Study text:
* * * * * * *
# 2-sided bath surround?



## Bondo (Dec 8, 2007)

Ayuh,.... Cement board, 'n Tile....


----------



## Doylane (Jan 3, 2011)

Bondo said:


> Ayuh,.... Cement board, 'n Tile....


 Hummmm.... I suggested tile to my husband and he said that it would be too heavy for the second floor bathroom. Is that a possiblity or do you think he's just trying to get out of the job?


----------



## warnerww (Apr 9, 2007)

Doylane said:


> Hummmm.... I suggested tile to my husband and he said that it would be too heavy for the second floor bathroom. Is that a possiblity or do you think he's just trying to get out of the job?


 Well being a guy I never tried that tactic before. IF your hubby was my friend I would have to back him up but he aint so. Tile would actually be the way to go.


----------



## Ron6519 (Mar 28, 2007)

Doylane said:


> Hummmm.... I suggested tile to my husband and he said that it would be too heavy for the second floor bathroom. Is that a possiblity or do you think he's just trying to get out of the job?


You're kidding, right? I'm going out on a limb here and say most bathrooms on the second floor in this country have tile. I'm sure you've been in a few of them yourself.
As for the surround. Buy a 3 sided one and don't use the third piece.
Better yet, tile the tub area. Plastic surrounds remind me of motels.
Ron


----------



## oh'mike (Sep 18, 2009)

Tile---Definitely-----That's one excuse I've never heard--


You house is old--this is the time to insulate and upgrade the plumbing to the tub---Mike---

Pictures of your fine old house would be nice----Mike---


----------



## Docwhitley (Jul 19, 2010)

WOW... All of these violations of the MAN CODE!!!! Lets see if we can try to save this guy from the Beating his wife is going to deliver!!! Concrete board is heavy so maybe he is just being overly cautious because he does not want his loving wife to fall through the floor. Not buying it??? maybe he meant carrying it up to the second floor would be to heavy... still not working... 

I would do the tile for a couple of reasons... 
1- only having 2 walls- Buying a surround would be difficult
2- Small bathroom- By using tiles you can probably use a scheme that will make it seem larger.

If he does not want to carry concrete board or cut it... I would suggest Ditra... Maybe a Tile guy can give suggestions on easy designs


----------



## Doylane (Jan 3, 2011)
* * * * * * *
Source information:
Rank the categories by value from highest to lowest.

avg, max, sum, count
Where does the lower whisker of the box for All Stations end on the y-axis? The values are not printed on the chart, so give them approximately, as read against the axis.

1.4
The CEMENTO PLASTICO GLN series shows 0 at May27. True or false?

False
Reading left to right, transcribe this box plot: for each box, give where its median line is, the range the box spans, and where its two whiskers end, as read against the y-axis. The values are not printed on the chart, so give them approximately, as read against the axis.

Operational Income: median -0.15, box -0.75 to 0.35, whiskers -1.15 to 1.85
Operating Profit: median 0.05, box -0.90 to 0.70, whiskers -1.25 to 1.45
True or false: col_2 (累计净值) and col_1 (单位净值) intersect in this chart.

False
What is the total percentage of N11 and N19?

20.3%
* * * * * * *
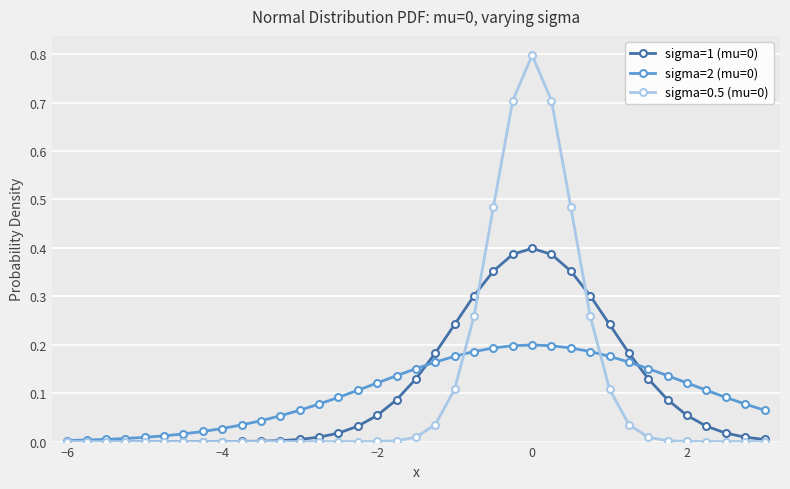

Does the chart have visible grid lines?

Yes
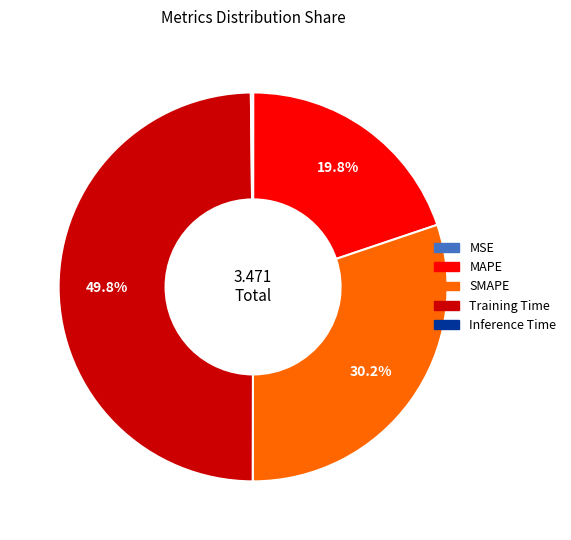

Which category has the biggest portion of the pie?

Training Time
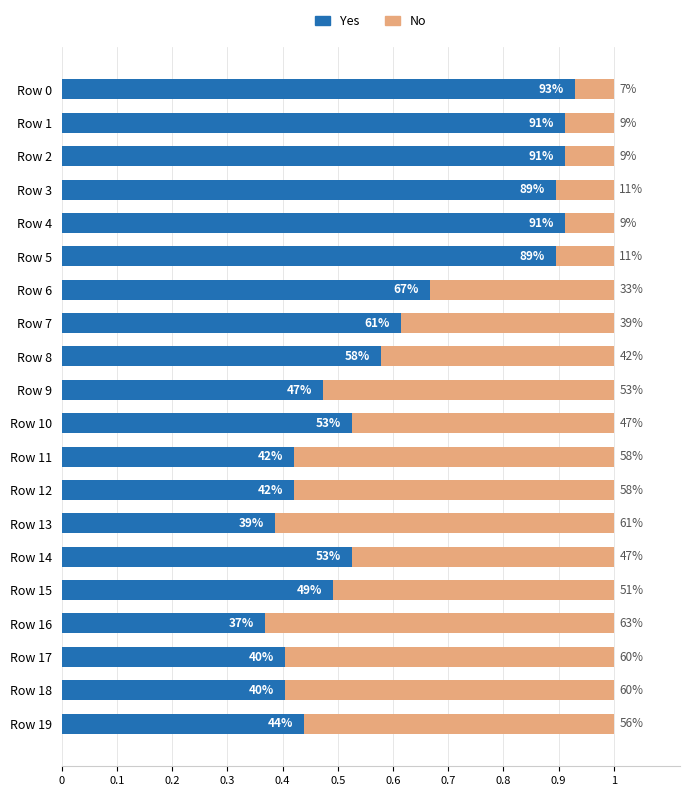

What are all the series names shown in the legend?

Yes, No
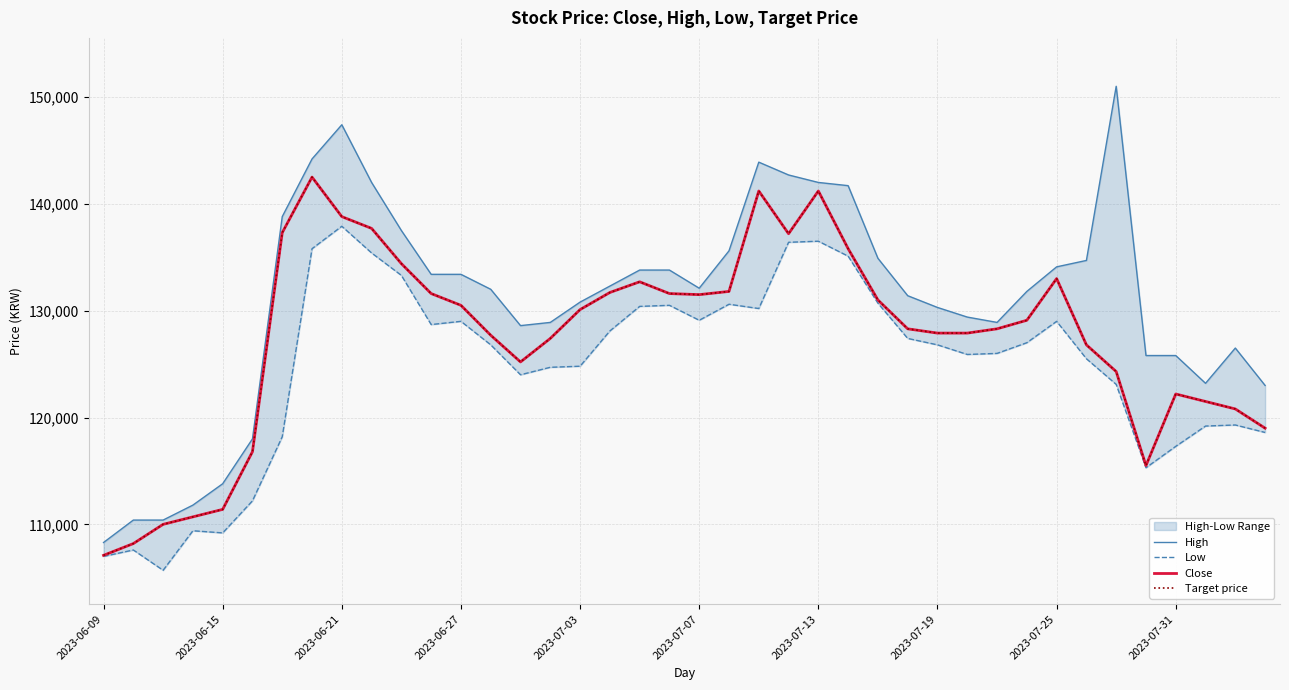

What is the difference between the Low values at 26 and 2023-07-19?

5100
* * * * * * *
Directions:
**a)** In the records, repeat word for word the lines running from the one containing "Rank the categories" through the one containing "Where does the", including both of those lines.
**b)** Continue the bath surround forum thread from where it stops.

Responses in order:
**a)**
Rank the categories by value from highest to lowest.

avg, max, sum, count
Where does the lower whisker of the box for All Stations end on the y-axis? The values are not printed on the chart, so give them approximately, as read against the axis.

**b)**
Docwhitley said:


> WOW... All of these violations of the MAN CODE!!!! Lets see if we can try to save this guy from the Beating his wife is going to deliver!!! Concrete board is heavy so maybe he is just being overly cautious because he does not want his loving wife to fall through the floor. Not buying it??? maybe he meant carrying it up to the second floor would be to heavy... still not working...
> 
> I would do the tile for a couple of reasons...
> 1- only having 2 walls- Buying a surround would be difficult
> ...


 Thank you for the insite. After talking to my husband he now says that it wasn't because of the weight of the tile but because we live so close to the railroad track and when the trains go by it shakes the house. We have old plaster walls in most rooms and have cracks in a few of the walls that seem to be getting longer. The few walls we have replaced with drywall don't have any cracks. ANYWAY.. He was afraid that the cememt board would start to crack and would inturn make the tile crack or fall off. After telling him about the advise I received on DIY he seems to think it might work. I will inquire about the Ditra (board?) and see what the tile person recommends. I'm going shopping for tile next weekend. Thanks guys!!!!:thumbsup:


----------



## mrgins (Jan 19, 2009)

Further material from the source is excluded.